For people who just want to invest in order to earn some money in less time is something that can be related to growth investing.
On the other side, people who want to make the business better and earn considerably over long periods of time can be called value investing.
At last it is in the minds of people as to why they want to invest and for how much time they will keep their funds in the investment which differentiates the two concepts.
Hell Rishit,
Thank you for sharing your thoughts about the subject. Growth vs. value, and speculator vs. investor, remain perennially interesting to investors, as the success of this poll question demonstrates.
Cheers!
Jason
Bruce Berkowitz has described value investing as "emotional arbitrage". I'd expand that to say value investing is "emotional and cognitive bias arbitrage." I think there are two types of growth investing: 1/ momentum/greater-fool trading, and 2/ value investing with pathological patience in future cash flows. (Alternatively, it may also be an expression of hubris that makes people overconfident in their ability to estimate what much more uncertain future cash flows will look like.)

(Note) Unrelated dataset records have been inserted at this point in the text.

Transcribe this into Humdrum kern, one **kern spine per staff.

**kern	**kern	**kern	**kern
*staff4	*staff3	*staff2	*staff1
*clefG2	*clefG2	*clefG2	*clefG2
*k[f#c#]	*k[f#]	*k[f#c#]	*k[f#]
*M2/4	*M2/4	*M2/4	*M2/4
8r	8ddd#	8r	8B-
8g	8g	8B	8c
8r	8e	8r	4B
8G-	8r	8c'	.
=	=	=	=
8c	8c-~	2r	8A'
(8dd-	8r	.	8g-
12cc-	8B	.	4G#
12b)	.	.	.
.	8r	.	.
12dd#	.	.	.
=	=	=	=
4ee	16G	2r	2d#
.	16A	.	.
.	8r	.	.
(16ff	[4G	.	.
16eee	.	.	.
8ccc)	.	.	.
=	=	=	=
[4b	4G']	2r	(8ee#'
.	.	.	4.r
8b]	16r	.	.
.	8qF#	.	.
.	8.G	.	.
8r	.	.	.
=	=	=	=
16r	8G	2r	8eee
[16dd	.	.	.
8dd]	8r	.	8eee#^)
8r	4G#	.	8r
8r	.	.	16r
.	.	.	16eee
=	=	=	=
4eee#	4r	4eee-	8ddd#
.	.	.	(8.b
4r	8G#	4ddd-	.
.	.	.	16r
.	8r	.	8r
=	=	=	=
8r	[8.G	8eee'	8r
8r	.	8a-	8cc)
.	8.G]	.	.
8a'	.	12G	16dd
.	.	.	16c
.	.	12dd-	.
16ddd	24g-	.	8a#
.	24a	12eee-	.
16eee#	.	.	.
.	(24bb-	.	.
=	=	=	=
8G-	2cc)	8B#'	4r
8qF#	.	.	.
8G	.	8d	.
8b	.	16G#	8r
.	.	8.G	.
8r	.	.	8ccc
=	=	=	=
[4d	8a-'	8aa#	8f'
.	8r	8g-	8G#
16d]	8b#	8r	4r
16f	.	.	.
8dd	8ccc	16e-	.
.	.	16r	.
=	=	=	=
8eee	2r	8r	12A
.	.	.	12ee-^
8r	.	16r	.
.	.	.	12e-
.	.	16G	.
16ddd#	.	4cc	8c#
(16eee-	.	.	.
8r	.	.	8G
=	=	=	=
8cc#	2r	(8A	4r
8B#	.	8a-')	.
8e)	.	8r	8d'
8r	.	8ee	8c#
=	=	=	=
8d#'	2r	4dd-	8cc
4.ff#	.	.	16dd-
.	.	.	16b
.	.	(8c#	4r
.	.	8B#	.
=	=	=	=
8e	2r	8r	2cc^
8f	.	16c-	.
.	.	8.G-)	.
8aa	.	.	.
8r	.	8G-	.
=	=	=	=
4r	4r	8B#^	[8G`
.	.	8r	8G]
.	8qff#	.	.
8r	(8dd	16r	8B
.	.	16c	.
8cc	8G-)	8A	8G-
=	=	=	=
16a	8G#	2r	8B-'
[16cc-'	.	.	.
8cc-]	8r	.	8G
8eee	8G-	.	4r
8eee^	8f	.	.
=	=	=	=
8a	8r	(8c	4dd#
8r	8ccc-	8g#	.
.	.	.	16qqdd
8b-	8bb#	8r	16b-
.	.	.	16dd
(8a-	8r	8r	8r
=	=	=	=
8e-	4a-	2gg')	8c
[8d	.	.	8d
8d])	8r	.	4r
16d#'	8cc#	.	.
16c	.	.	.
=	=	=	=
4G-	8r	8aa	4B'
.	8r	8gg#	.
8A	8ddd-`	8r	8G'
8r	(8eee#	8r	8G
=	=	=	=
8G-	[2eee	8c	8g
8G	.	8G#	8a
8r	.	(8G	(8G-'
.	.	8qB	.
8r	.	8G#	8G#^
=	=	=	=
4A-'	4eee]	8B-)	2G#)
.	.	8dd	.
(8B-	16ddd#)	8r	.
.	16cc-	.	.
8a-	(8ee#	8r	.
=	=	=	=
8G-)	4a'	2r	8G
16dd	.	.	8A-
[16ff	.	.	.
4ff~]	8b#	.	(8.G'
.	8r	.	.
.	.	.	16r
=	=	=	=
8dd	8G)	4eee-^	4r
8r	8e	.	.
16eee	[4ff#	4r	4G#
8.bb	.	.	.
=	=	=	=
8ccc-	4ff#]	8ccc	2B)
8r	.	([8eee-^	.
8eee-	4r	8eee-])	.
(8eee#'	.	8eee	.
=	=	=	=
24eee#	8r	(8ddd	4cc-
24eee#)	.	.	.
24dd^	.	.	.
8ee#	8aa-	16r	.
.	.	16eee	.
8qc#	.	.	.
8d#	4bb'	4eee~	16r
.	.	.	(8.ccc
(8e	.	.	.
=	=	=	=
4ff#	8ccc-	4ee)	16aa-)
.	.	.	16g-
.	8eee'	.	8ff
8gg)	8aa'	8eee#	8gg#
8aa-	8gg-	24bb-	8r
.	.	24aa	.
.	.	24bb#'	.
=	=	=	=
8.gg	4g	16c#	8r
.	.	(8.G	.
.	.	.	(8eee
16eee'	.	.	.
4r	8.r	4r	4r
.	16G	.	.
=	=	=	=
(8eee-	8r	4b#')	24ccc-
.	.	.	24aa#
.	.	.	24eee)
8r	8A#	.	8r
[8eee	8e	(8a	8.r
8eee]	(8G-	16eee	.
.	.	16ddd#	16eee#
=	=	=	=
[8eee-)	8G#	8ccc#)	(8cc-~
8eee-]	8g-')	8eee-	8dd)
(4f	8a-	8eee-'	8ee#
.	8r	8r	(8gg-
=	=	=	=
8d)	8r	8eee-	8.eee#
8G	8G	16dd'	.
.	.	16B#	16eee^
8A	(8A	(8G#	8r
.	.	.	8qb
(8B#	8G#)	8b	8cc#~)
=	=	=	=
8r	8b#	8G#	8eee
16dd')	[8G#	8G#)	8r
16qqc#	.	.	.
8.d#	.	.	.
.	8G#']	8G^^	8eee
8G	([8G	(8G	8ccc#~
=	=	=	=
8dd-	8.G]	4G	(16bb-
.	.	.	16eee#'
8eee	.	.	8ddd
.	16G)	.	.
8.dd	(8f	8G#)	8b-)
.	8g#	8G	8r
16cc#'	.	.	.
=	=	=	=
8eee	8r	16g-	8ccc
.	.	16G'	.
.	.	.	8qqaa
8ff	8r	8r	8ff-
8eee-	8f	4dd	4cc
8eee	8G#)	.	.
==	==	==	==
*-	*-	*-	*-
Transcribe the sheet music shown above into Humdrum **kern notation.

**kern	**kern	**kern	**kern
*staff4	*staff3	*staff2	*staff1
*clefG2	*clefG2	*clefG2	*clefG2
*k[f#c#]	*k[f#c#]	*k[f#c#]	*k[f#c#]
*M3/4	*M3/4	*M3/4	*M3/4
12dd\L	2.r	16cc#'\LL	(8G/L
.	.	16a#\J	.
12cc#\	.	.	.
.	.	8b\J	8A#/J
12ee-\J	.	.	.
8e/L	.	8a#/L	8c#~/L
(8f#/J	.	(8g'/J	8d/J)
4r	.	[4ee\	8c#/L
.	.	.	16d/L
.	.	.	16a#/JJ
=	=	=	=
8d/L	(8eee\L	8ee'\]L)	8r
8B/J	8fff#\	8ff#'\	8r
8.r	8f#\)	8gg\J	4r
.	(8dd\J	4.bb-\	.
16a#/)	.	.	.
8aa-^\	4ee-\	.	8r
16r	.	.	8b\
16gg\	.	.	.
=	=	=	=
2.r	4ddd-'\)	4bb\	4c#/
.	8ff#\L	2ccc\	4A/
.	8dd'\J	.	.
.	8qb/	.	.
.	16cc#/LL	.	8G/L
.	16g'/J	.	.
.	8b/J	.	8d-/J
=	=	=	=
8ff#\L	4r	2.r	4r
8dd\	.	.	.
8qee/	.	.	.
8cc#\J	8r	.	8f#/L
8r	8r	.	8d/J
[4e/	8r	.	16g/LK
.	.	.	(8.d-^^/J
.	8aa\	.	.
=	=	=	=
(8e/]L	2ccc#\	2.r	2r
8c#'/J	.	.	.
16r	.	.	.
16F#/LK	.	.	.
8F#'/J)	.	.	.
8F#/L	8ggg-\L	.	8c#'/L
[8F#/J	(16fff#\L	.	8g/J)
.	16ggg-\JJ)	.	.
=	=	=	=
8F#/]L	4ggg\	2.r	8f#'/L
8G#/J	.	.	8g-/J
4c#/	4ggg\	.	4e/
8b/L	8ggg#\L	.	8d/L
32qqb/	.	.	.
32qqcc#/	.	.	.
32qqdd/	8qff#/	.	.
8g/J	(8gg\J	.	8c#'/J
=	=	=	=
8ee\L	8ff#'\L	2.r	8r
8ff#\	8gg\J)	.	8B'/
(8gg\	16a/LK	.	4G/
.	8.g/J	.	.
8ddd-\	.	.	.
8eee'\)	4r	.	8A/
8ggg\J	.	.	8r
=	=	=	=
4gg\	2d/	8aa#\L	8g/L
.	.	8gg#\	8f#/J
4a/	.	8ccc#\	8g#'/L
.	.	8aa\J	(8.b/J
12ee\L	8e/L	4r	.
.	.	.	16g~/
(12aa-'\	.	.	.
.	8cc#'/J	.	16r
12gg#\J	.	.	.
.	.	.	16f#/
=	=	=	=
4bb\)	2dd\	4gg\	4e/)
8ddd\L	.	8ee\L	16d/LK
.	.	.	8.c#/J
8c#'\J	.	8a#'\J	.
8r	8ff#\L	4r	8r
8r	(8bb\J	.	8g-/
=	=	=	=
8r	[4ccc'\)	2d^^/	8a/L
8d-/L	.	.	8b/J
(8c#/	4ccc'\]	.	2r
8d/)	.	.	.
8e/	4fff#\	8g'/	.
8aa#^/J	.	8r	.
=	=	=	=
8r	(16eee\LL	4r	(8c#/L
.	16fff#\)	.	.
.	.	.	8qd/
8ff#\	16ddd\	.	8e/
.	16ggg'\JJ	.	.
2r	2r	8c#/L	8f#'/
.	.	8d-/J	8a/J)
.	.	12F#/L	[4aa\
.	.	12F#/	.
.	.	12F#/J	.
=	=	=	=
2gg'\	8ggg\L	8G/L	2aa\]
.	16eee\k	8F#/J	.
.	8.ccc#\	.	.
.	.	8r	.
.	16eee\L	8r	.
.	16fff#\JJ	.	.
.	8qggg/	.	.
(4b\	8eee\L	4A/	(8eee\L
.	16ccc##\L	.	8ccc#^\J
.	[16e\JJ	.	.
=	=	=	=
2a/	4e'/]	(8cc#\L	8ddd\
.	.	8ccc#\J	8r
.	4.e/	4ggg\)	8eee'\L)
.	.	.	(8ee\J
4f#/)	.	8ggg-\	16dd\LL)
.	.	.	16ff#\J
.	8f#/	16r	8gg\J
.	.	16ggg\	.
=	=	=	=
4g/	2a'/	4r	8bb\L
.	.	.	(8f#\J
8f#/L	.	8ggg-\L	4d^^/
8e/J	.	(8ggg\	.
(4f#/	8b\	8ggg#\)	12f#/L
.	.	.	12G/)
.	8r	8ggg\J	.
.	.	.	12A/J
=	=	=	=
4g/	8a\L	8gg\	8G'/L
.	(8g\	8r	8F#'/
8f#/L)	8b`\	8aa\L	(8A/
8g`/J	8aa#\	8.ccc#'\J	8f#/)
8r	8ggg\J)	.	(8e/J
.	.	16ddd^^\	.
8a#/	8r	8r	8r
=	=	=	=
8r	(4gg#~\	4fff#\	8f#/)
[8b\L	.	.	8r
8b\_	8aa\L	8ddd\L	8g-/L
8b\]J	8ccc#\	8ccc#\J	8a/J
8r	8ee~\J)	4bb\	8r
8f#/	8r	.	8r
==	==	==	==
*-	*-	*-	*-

A company is available at 5x earnings and is growing earnings @ +30%. Because it's priced cheap it can be called a value stock (you get more value than the price you pay). It's also a growth stock because very few companies are growing earnings @ 30%. Again, it wouldn't be 'value' if its growing @ 5%. You are paying more and getting less value in return. It's not that a value investor is screening only for low PB or low PE stocks. It's only one part of the equation. Neither that a growth investor is looking only for high growth in earnings stocks. The term 'value' is meaningful and completes the proper meaning of long term investing.